I would like to accomplish the following using ffdf: Merge on columns X and Y and closest Time and then merge on the closes column B. However,the procedure that I know in smaller samples involves using outer merges (as shown below). What is a way around this for a large sample that won't fit in memory (and probably wouldn't work on sqldf), using ffbase? If not possible, what would be the best library for this?

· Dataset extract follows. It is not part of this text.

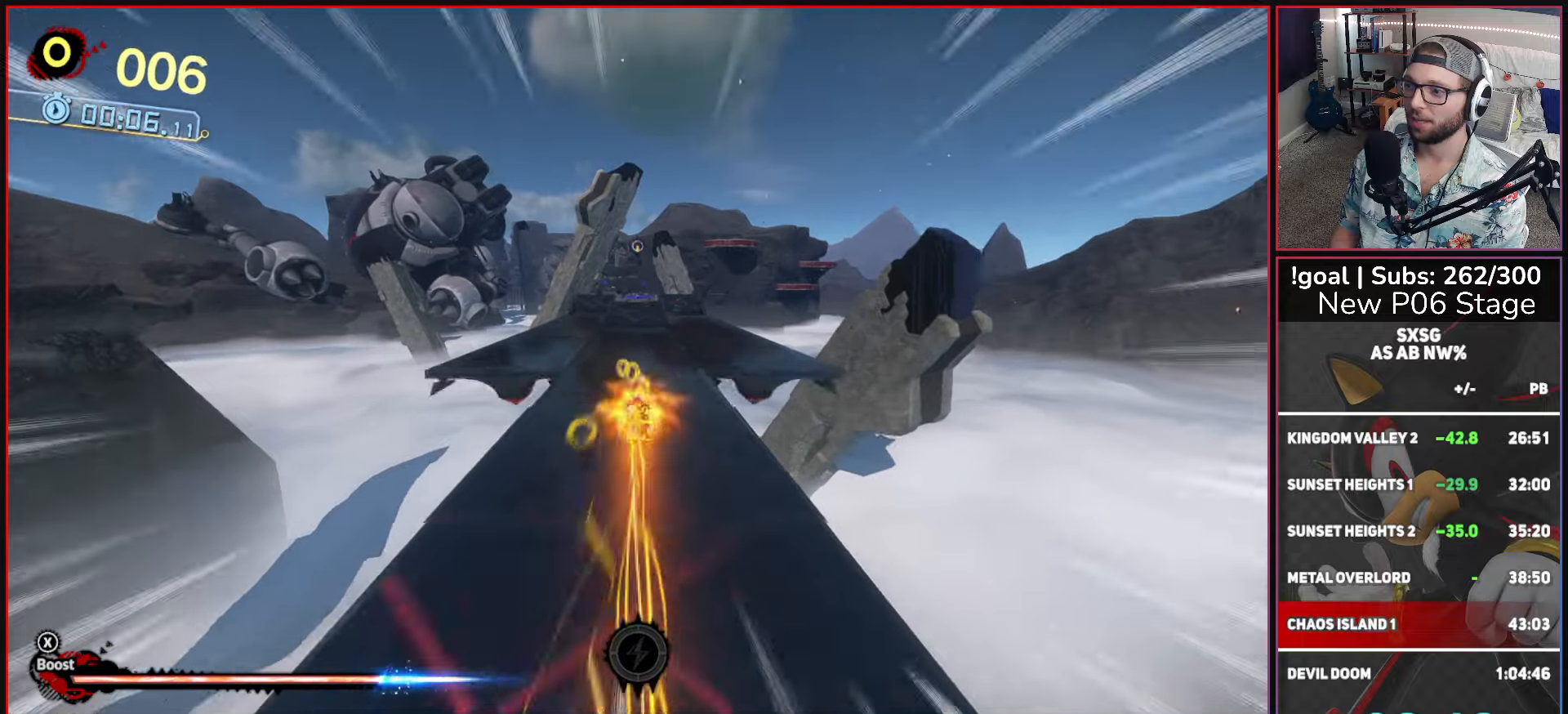
{"buttons": ["X"], "left_stick": "up", "right_stick": "center", "events": [[150, "L1", "down"], [300, "L1", "up"]]}
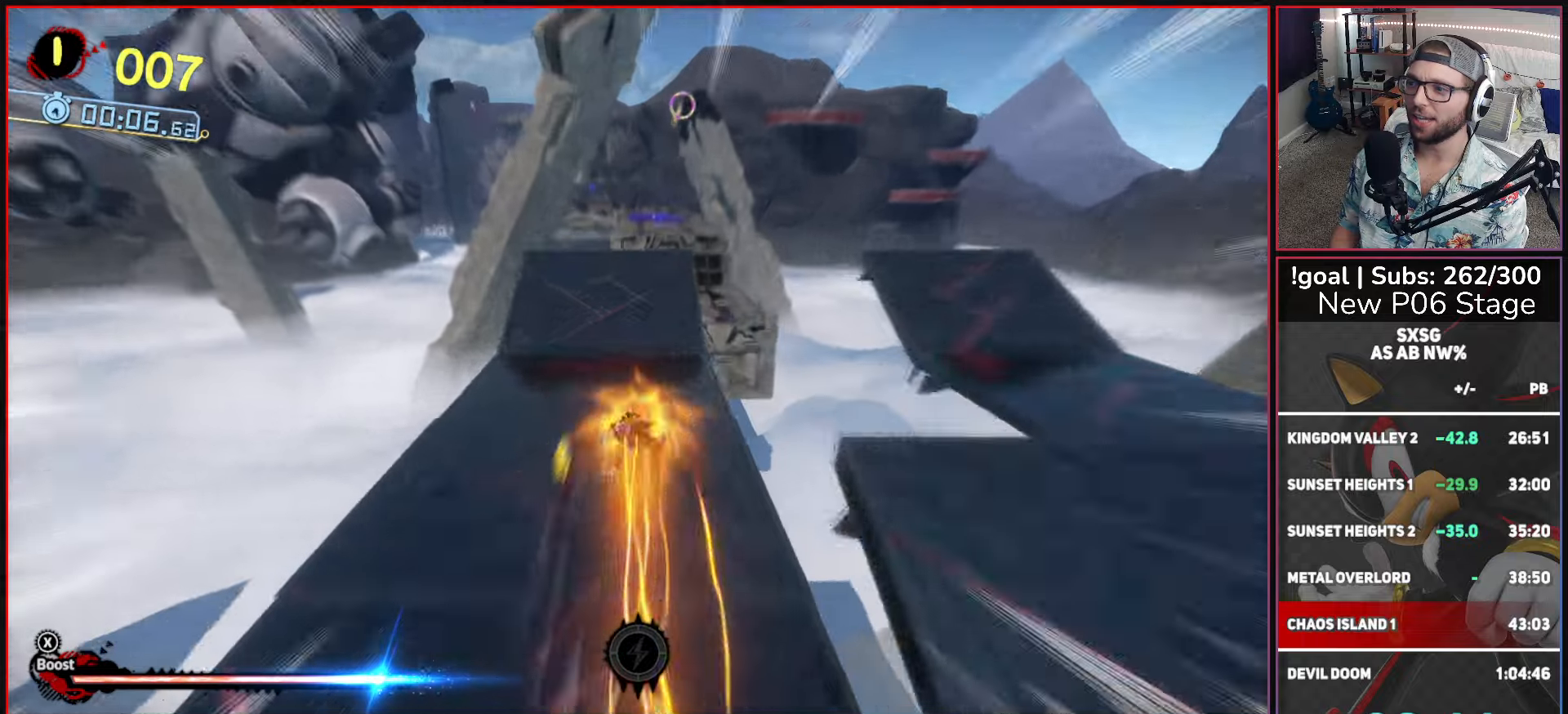
{"buttons": ["X"], "left_stick": "up", "right_stick": "center", "events": [[266, "left_stick", "up-right"], [400, "left_stick", "up"]]}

As a reproducible example, same as below:
set.seed(1)
df.ff <- as.ffdf(cbind(expand.grid(x = 1:3, y = 1:5), time = round(runif(15) * 30)))
to.merge.ff <- as.ffdf(data.frame(x = c(2, 2, 2, 3, 2), y = c(1, 1, 1, 5, 4), time = c(17, 12, 11.6, 22.5, 2), val = letters[1:5], stringsAsFactors = F))
I borrow the following example from @ChinmayPatil here to highlight the similar procedure I would like to follow: (R - merge dataframes on matching A, B and *closest* C?):
require(data.table)
set.seed(1)
df <- setDT(cbind(expand.grid(x = 1:3, y = 1:5), time = round(runif(15) * 30)))
to.merge <- setDT(data.frame(x = c(2, 2, 2, 3, 2), y = c(1, 1, 1, 5, 4), time = c(17, 12, 11.6, 22.5, 2), val = letters[1:5], stringsAsFactors = F))
## First do a left outer merge
A <- merge(to.merge,df, by = c('x','y'), all.x = T )
## Then calculate a diff row as such
A$diff <- abs(A$time.x - A$time.y)
##then take the minimum distance
A[ , .I[which.min(diff)] , by = c('x', 'y' ) ]